Walter is the exact opposite of Buddy, who has mastered the number one talent of Santa's elves: spreading Christmas cheer. Ferrell seems like a giant six year old; he eats nothing but sugar, insisting on putting syrup on everything. His train-of-thought switches gears in a matter of seconds, and he looks for every opportunity to simply play. In one scene where Buddy answers the telephone, he says enthusiastically "Buddy the elf! What's your favorite color?"

Known for his skill with physical comedy that he uses to infuse and enliven his characters, Ferrell is at first awkwardly humongous when in the North Pole, where everything is sized for the petite elves, and then like a kid in the proverbial candy store when in New York, running through revolving doors and showing off his deadly accurate snowball fight technique.

As is often the case with Christmas movies, the plot of Efl centers on threat of a destroyed Christmas. In Elf the threat stems from a dearth of Christmas cheer needed to power Santa's Sleigh. Somehow the elves manage to construct a sleigh that is powered by the collective mood of Christians during December; however, as cynicism has been running rampant of late, Papa Elf must attach a jet engine to the sleigh as a replacement - and even that does not even seem like enough power to get through the season.

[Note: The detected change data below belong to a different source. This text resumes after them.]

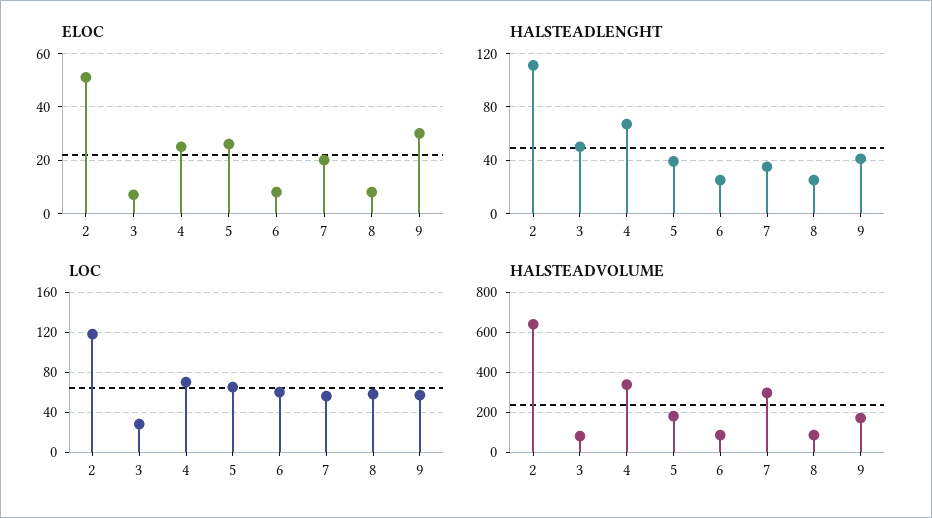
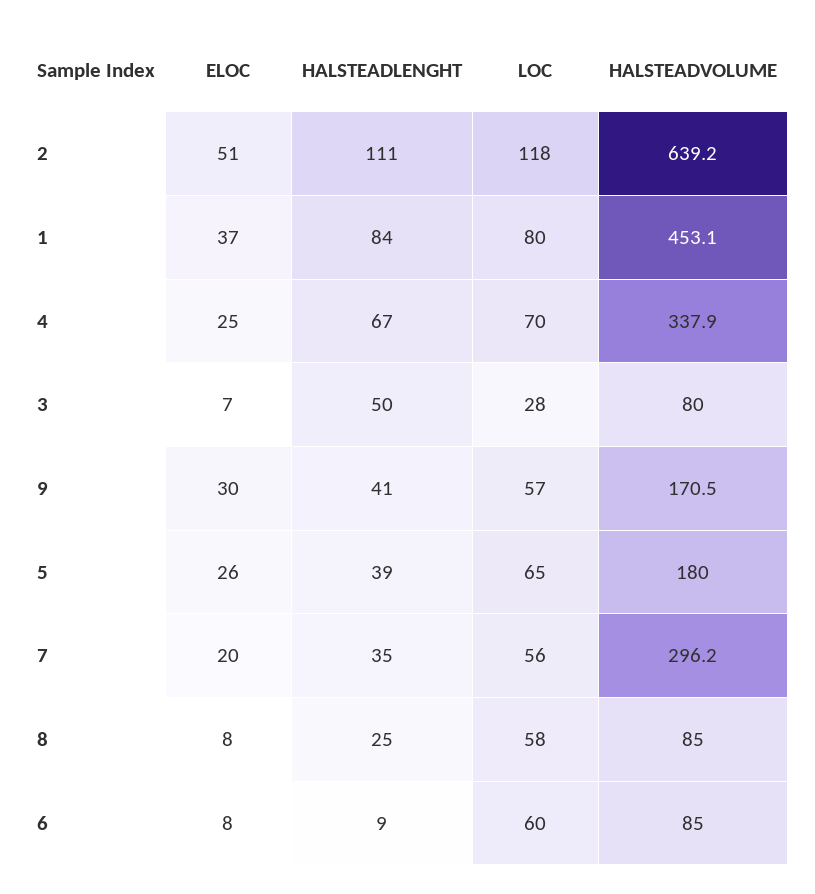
  {
    "ELOC": {
      "2": 51,
      "3": 7,
      "4": 25,
      "5": 26,
      "6": 8,
      "7": 20,
      "8": 8,
-     "9": 30
+     "9": 30,
+     "1": 37
    },
    "HALSTEADLENGHT": {
      "2": 111,
      "3": 50,
      "4": 67,
      "5": 39,
-     "6": 25,
+     "6": 9,
      "7": 35,
      "8": 25,
-     "9": 41
+     "9": 41,
+     "1": 84
    },
    "LOC": {
      "2": 118,
      "3": 28,
      "4": 70,
      "5": 65,
      "6": 60,
      "7": 56,
      "8": 58,
-     "9": 57
+     "9": 57,
+     "1": 80
    },
    "HALSTEADVOLUME": {
      "2": 639.2,
      "3": 80,
      "4": 337.9,
      "5": 180,
      "6": 85,
      "7": 296.2,
      "8": 85,
-     "9": 170.5
+     "9": 170.5,
+     "1": 453.1
    }
  }

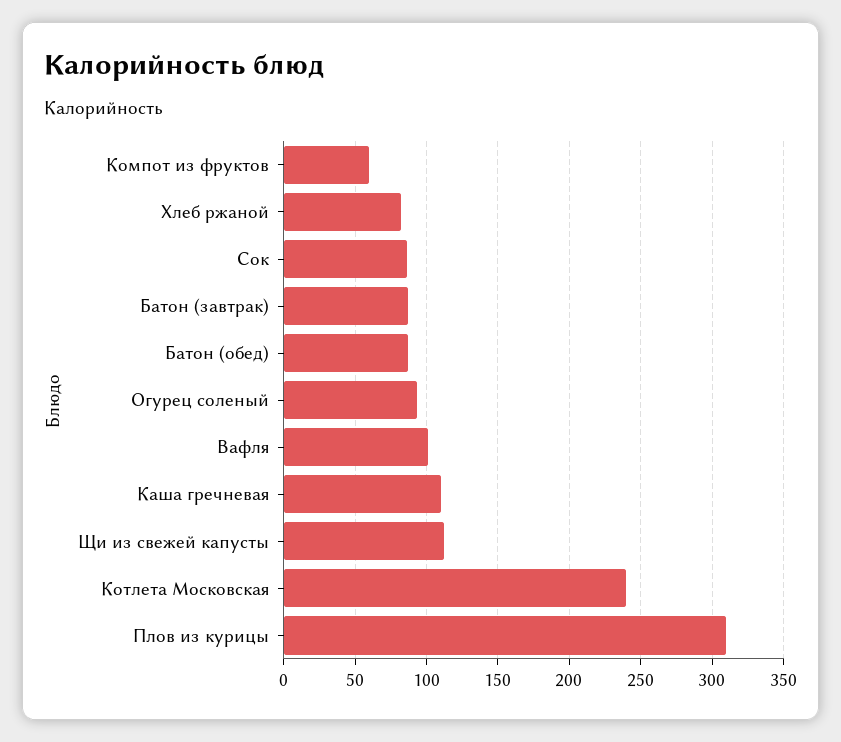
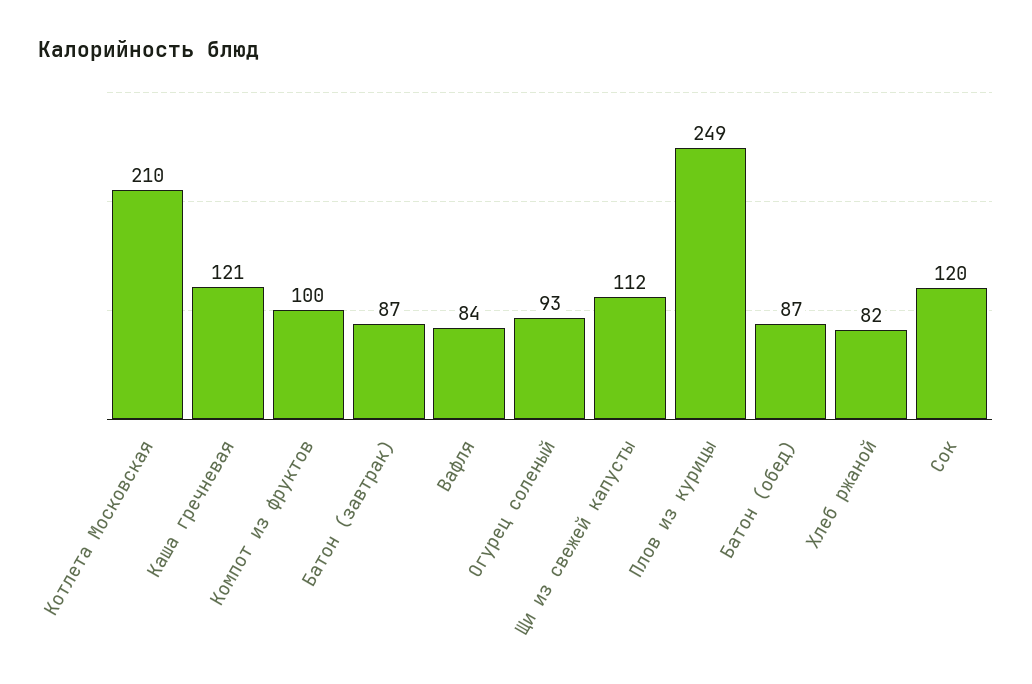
  {
-   "Компот из фруктов": 60,
+   "Компот из фруктов": 100,
    "Хлеб ржаной": 82,
-   "Сок": 85,
+   "Сок": 120,
    "Батон (завтрак)": 87,
    "Батон (обед)": 87,
    "Огурец соленый": 93,
-   "Вафля": 100,
+   "Вафля": 84,
-   "Каша гречневая": 110,
+   "Каша гречневая": 121,
    "Щи из свежей капусты": 112,
-   "Котлета Московская": 240,
+   "Котлета Московская": 210,
-   "Плов из курицы": 310
+   "Плов из курицы": 249
  }

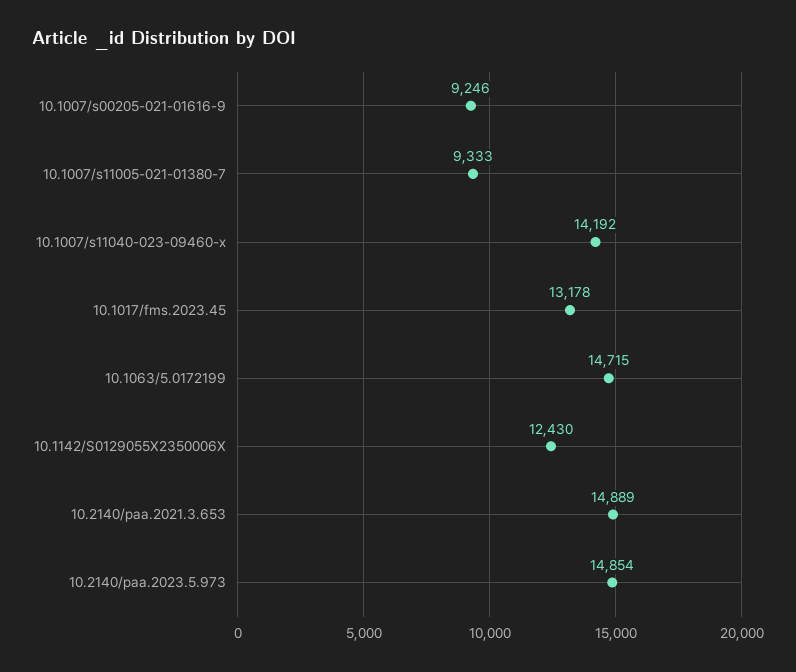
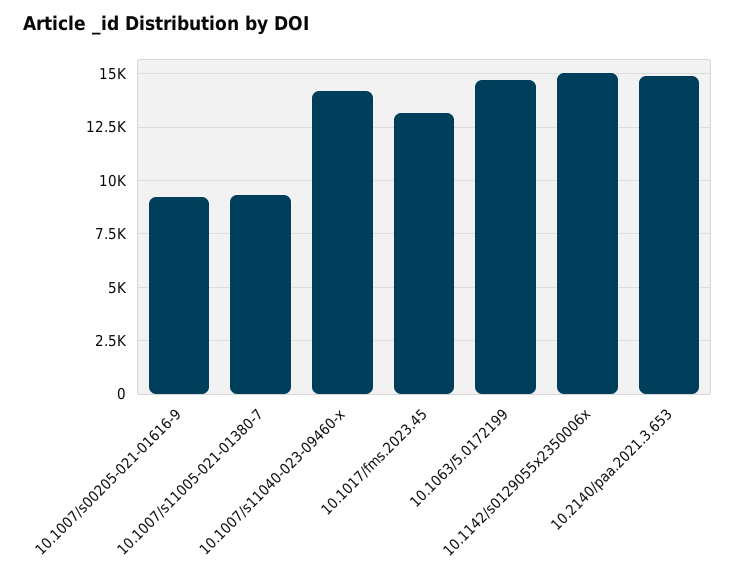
  {
    "10.1007/s00205-021-01616-9": 9246,
    "10.1007/s11005-021-01380-7": 9333,
    "10.1007/s11040-023-09460-x": 14192,
    "10.1017/fms.2023.45": 13178,
    "10.1063/5.0172199": 14715,
-   "10.1142/S0129055X2350006X": 12430,
+   "10.1142/S0129055X2350006X": 15000,
-   "10.2140/paa.2021.3.653": 14889,
+   "10.2140/paa.2021.3.653": 14889
-   "10.2140/paa.2023.5.973": 14854
  }

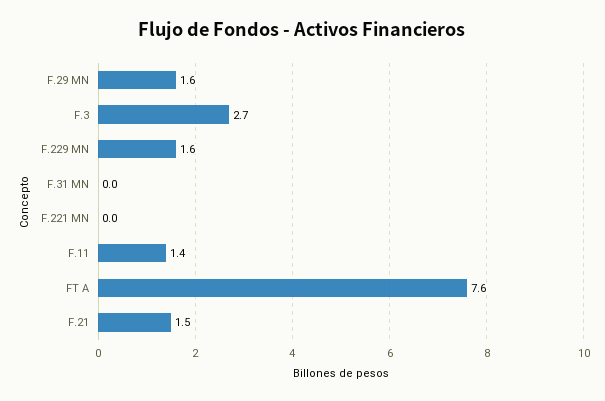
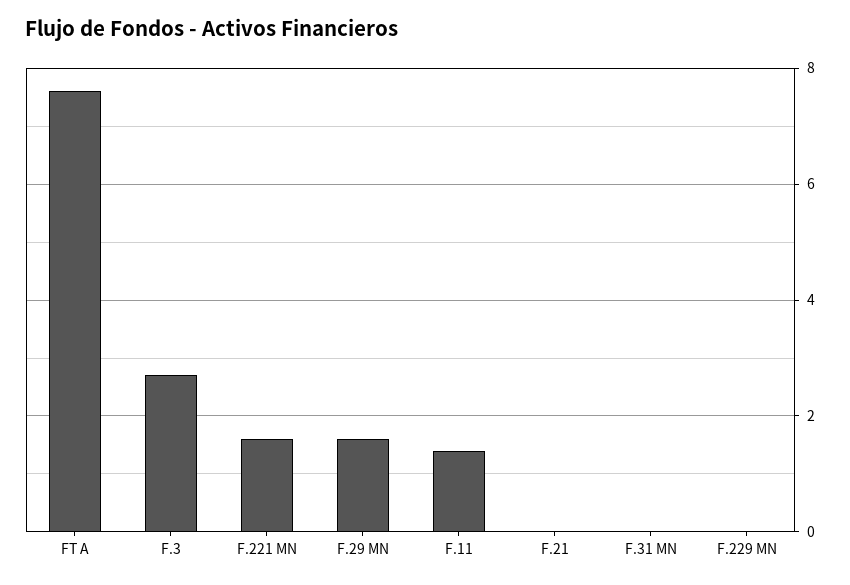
  {
    "F.29 MN": 1.6,
    "F.3": 2.7,
-   "F.229 MN": 1.6,
+   "F.229 MN": 0,
    "F.31 MN": 0,
-   "F.221 MN": 0,
+   "F.221 MN": 1.5,
    "F.11": 1.4,
    "FT A": 7.6,
-   "F.21": 1.5
+   "F.21": 0
  }

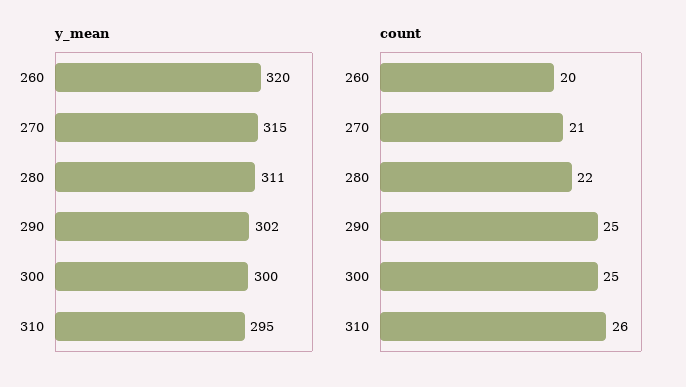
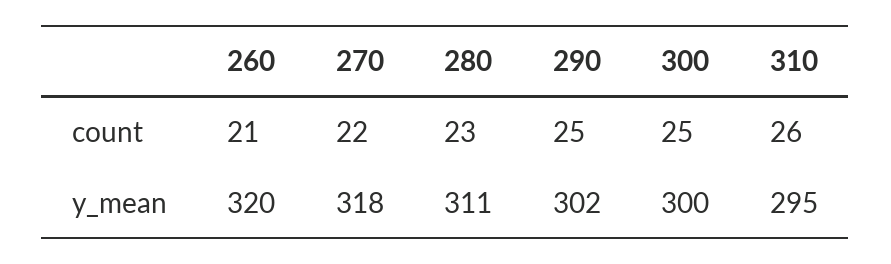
  {
    "y_mean": {
      "260": 320,
-     "270": 315,
+     "270": 318,
      "280": 311,
      "290": 302,
      "300": 300,
      "310": 295
    },
    "count": {
-     "260": 20,
+     "260": 21,
-     "270": 21,
+     "270": 22,
-     "280": 22,
+     "280": 23,
      "290": 25,
      "300": 25,
      "310": 26
    }
  }

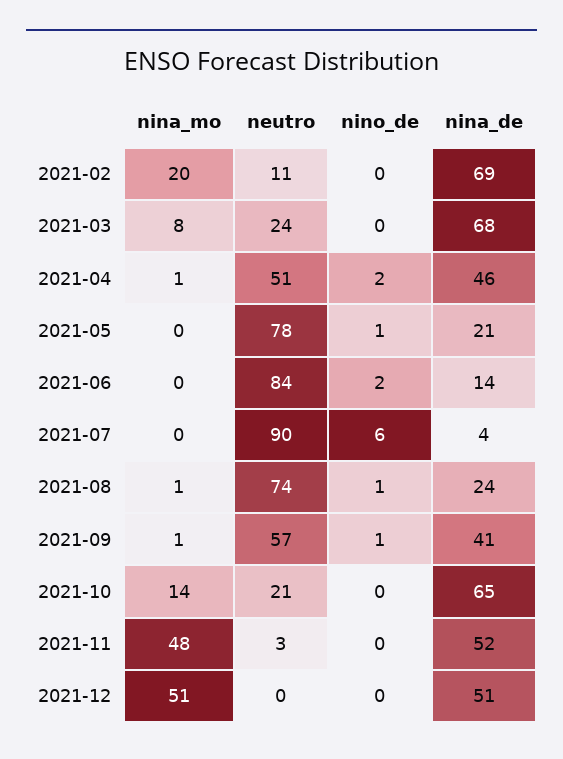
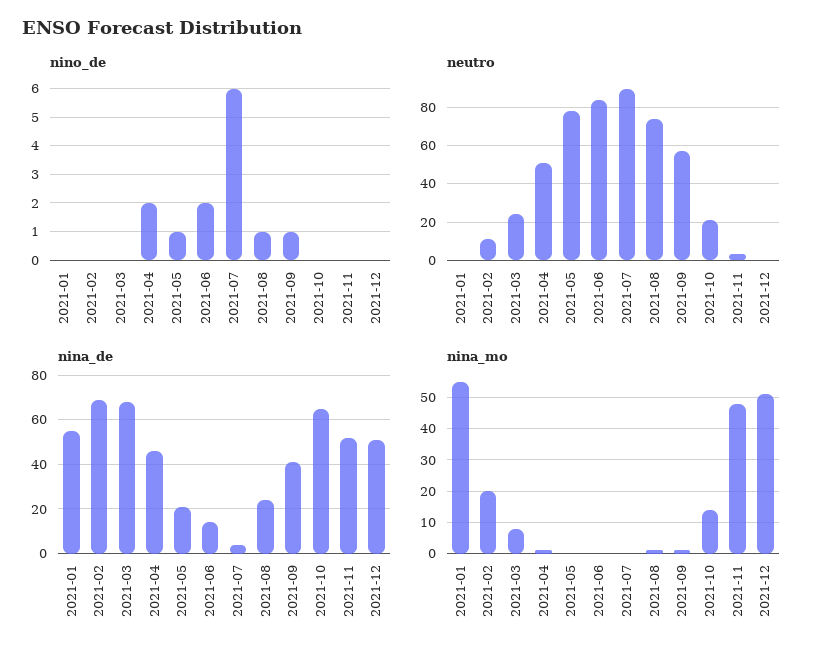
  {
    "nina_mo": {
      "2021-02": 20,
      "2021-03": 8,
      "2021-04": 1,
      "2021-05": 0,
      "2021-06": 0,
      "2021-07": 0,
      "2021-08": 1,
      "2021-09": 1,
      "2021-10": 14,
      "2021-11": 48,
-     "2021-12": 51
+     "2021-12": 51,
+     "2021-01": 55
    },
    "neutro": {
      "2021-02": 11,
      "2021-03": 24,
      "2021-04": 51,
      "2021-05": 78,
      "2021-06": 84,
      "2021-07": 90,
      "2021-08": 74,
      "2021-09": 57,
      "2021-10": 21,
      "2021-11": 3,
-     "2021-12": 0
+     "2021-12": 0,
+     "2021-01": 0
    },
    "nino_de": {
      "2021-02": 0,
      "2021-03": 0,
      "2021-04": 2,
      "2021-05": 1,
      "2021-06": 2,
      "2021-07": 6,
      "2021-08": 1,
      "2021-09": 1,
      "2021-10": 0,
      "2021-11": 0,
-     "2021-12": 0
+     "2021-12": 0,
+     "2021-01": 0
    },
    "nina_de": {
      "2021-02": 69,
      "2021-03": 68,
      "2021-04": 46,
      "2021-05": 21,
      "2021-06": 14,
      "2021-07": 4,
      "2021-08": 24,
      "2021-09": 41,
      "2021-10": 65,
      "2021-11": 52,
-     "2021-12": 51
+     "2021-12": 51,
+     "2021-01": 55
    }
  }

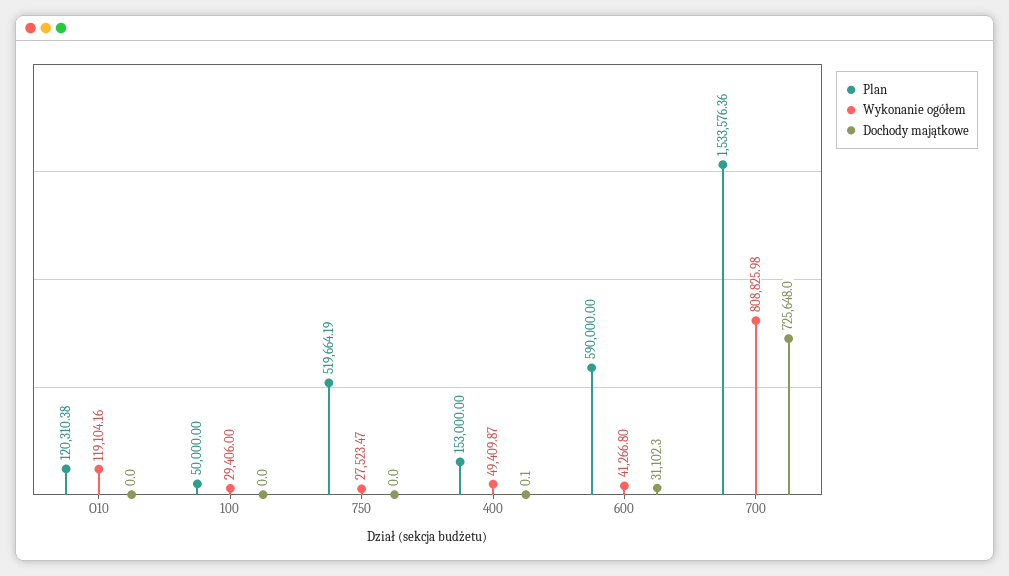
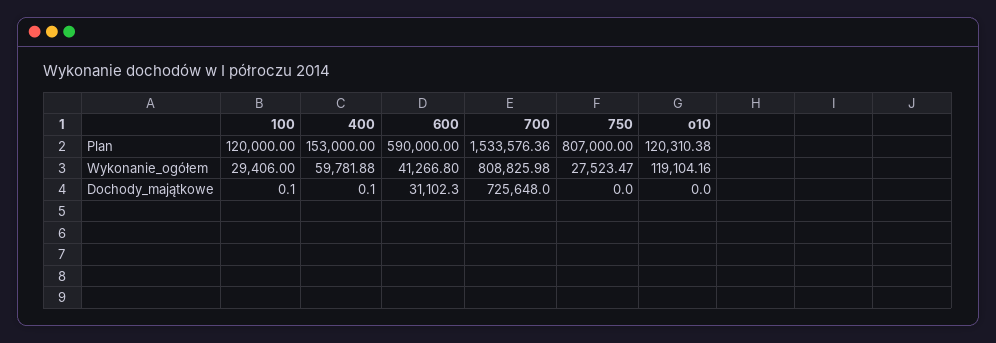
  {
    "Plan": {
      "O10": 120310.38,
-     "100": 50000,
+     "100": 120000,
-     "750": 519664.19,
+     "750": 807000,
      "400": 153000,
      "600": 590000,
      "700": 1533576.36
    },
    "Wykonanie ogółem": {
      "O10": 119104.16,
      "100": 29406,
      "750": 27523.47,
-     "400": 49409.87,
+     "400": 59781.88,
      "600": 41266.8,
      "700": 808825.98
    },
    "Dochody majątkowe": {
      "O10": 0,
-     "100": 0,
+     "100": 0.1,
      "750": 0,
      "400": 0.1,
      "600": 31102.3,
      "700": 725648
    }
  }

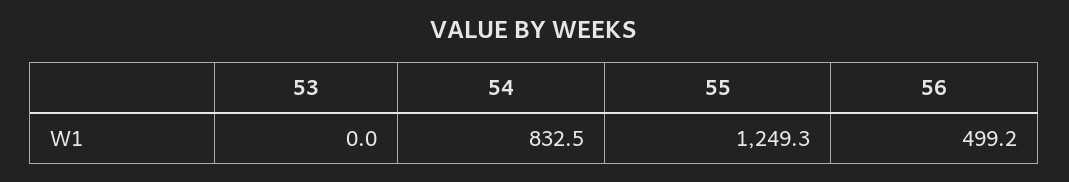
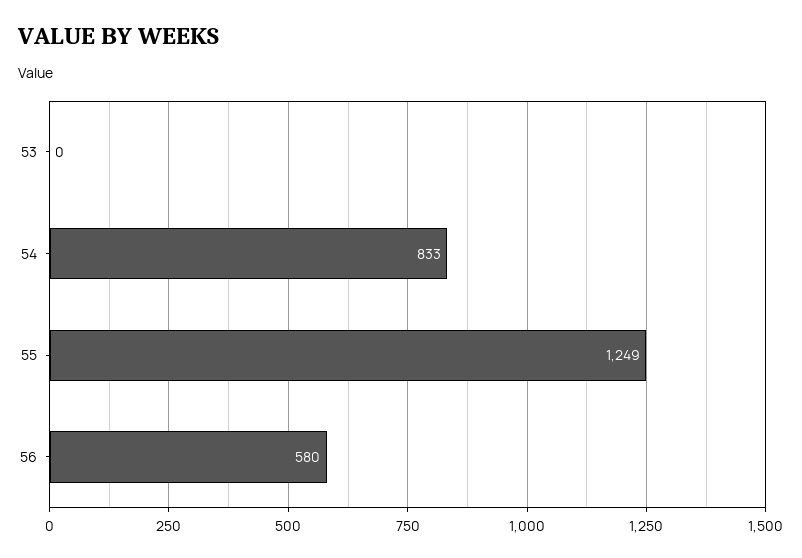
  {
    "53": 0,
    "54": 832.5,
    "55": 1249.3,
-   "56": 499.2
+   "56": 580
  }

Of course, Buddy is the one person with enough Christmas cheer to power a Boeing 747... so you can probably see where this is going. However, the film does a great job of infusing even those moments on the brink of becoming unbearably cheesy with surprising wit, and while you generally may be able to guess what will happen next, you can never guess how.

The best and most original aspects of Elf come with the fun it has with the assumption that all the myths of Christmas are true, and also with the depiction of the actual logistics of the North Pole. There is something undeniably great about Will Ferrell sitting on an elf toilet barely big enough for one of his cheeks. The North Pole is filled with every Christmas clich?©: there is the talking snowman, and his talking artic animal friends; Buddy embarks on his journey to New York by hopping on an ice berg and just floating away; Santa actually eats all the cookies you put out for him, and so on and so forth.

In the end, Santa's sleigh once again is able to ride on Christmas cheer, and a case could be made that this is a movie about faith: as Santa explained, he could never reveal himself to the world -- it is more important for people to believe in him without evidence. Perhaps as technology abounds in the new millennium and people have a growing need for instant gratification, as communication through computers becomes more cold and impersonal, and as life becomes extremely fast paced, we all need to remember that the spirit of the holiday is really all about Christmas cheer. Whether you believe that or not, the implications are still clear and we could probably do a better job of spreading peace and love.

More importantly, Elf shows us that if elves that made toys so a fat man in a red suit could deliver them to kids really did exist, and they adopted a human child and raised him in their culture and then he went back to human culture to find his real father - well, it would be pretty damn funny.